R. at 223. “This condition of disordered sleep could potentially cause susceptibility to the effects of sedating medications and may explain her recent involvement in a single car motor vehicle accident.” R. at 223.

         On March 19, 2004, a state agency medical consultant, Philip Moore, M.D., assessed Plaintiff's physical residual functional capacity (“RFC”). R. at 250-58, 745. Dr. Moore opined that Plaintiff could (1) lift and/or carry twenty pounds occasionally and ten pounds frequently; (2) stand and/or walk for a total of about six hours in an eight-hour workday; (3) sit for about six hours in an eight-hour workday; and (4) perform unlimited pushing and/or pulling. R. at 251. Plaintiff occasionally could climb ladders, balance, stoop, kneel, crouch, and crawl. R. at 252. Plaintiff had no manipulative, visual, communicative, or environmental limitations. R. at 253-54. Dr. Moore opined that Plaintiff's alleged symptoms were partially credible. R. at 255.

         On January 5, 2005, another state agency consultant, James Johnston, M.D., again assessed Plaintiff's physical RFC. R. at 550-58. Dr. Johnston opined that Plaintiff could (1) lift and/or carry twenty pounds occasionally and ten pounds frequently; (2) stand and/or walk for a total of about six hours in an eight-hour workday; (3) sit for about six hours in an eight-hour workday; and (4) perform unlimited pushing and/or pulling. R. at 551. Plaintiff frequently could balance, stoop, kneel, crouch, crawl, and climb ramps and stairs (but only occasionally ladders, ropes, and scaffolds). R. at 552. Plaintiff had no manipulative, visual, communicative, or environmental limitations. R. at 553-54. Dr. Johnston also opined that Plaintiff's symptoms were partially credible. R. at 555.

         On October 15, 2004, Plaintiff was referred to Zahir Yousaf, M.D., for persistent daytime fatigue.
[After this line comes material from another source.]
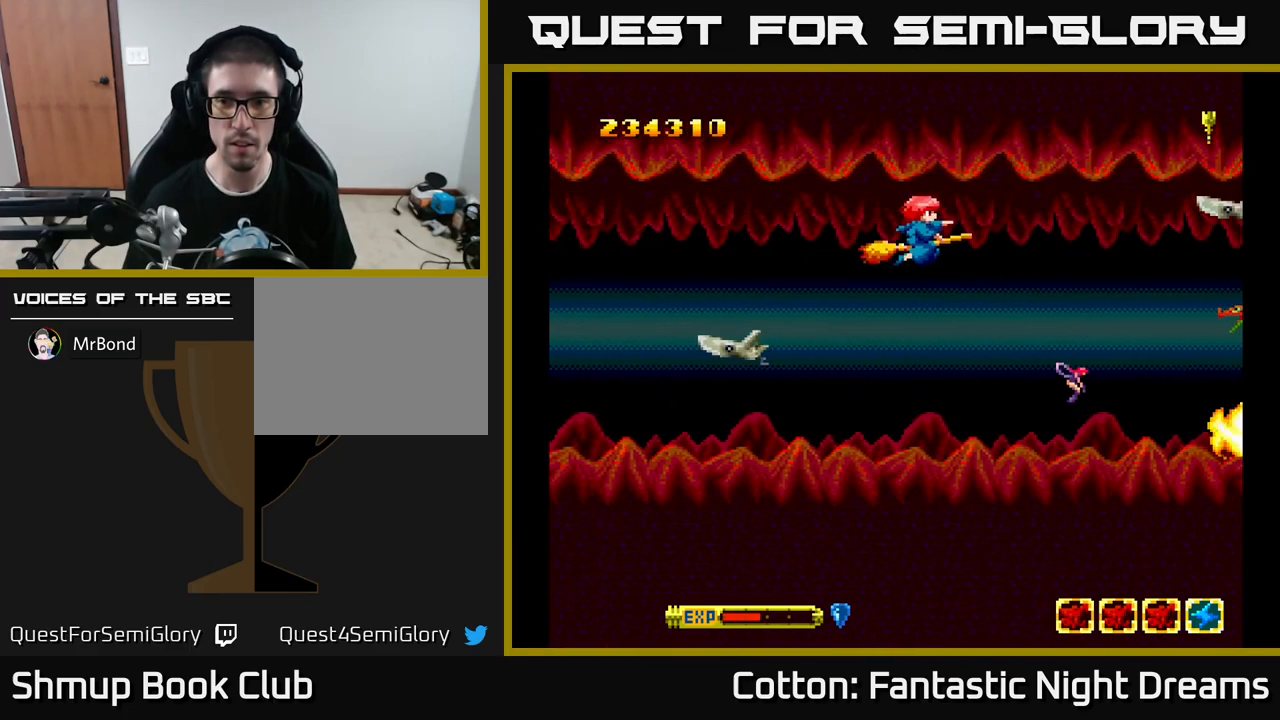
{"buttons": ["Y", "DPAD_LEFT"], "left_stick": "center", "right_stick": "center", "events": [[50, "DPAD_UP", "up"], [84, "DPAD_DOWN", "down"], [150, "DPAD_LEFT", "up"], [483, "DPAD_DOWN", "up"], [483, "DPAD_LEFT", "down"]]}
R. at 559. “Her pain medications were increased earlier this year and [she] was started on Duragesic Patch with significant improvement. However, [Plaintiff] noted significant daytime sleepiness and restless sleep with insomnia.” R. at 559.

Because of the excessive daytime fatigue, [Plaintiff] had a polysomnogram in January 2004 followed by an MSLT and those findings were consistent with severe central sleep apnea and severe hypersomnia. Follow-up studies were later repeated after the dose of the Duragesic was reduced to 75 mcg with significant improvement in sleep apnea. However, [Plaintiff] refused to continue with the smaller dose because of recurrence of her persistent pain.

R. at 559.

         On January 30, 2010, Michael Kaiser, Ph.D., a psychologist, completed a “Mental Source Statement of Ability to Do Work-Related Activities (Mental).” R. at 797-98. According to Dr. Kaiser, because Plaintiff “had difficulty following two and three step instructions on the WAIS” (R. at 790-94) and was “too emotionally fragile to make complex work decisions, ” she had moderate limitations in (1) understanding, remembering, and carrying out complex instructions; and in (2) making judgments on complex work-related decisions. R. at 797.

         On February 5, 2010, Gerald Lee, M.D., Ph.D., conducted a consultative musculoskeletal examination of Plaintiff. R. at 780-89. Dr. Lee opined that “[Plaintiff] is able to perform work-related activities such as walking, sitting, hearing, handling objects, speaking, and traveling. She would experience difficulties [with] prolonged walking, prolonged standing, overhead reaching with left, and heavy lifting and carrying.” R. at 781. Specifically, Dr. Lee opined that, because of her left shoulder pain, Plaintiff could reach overhead and in all other directions with her left hand only occasionally. R. at 786.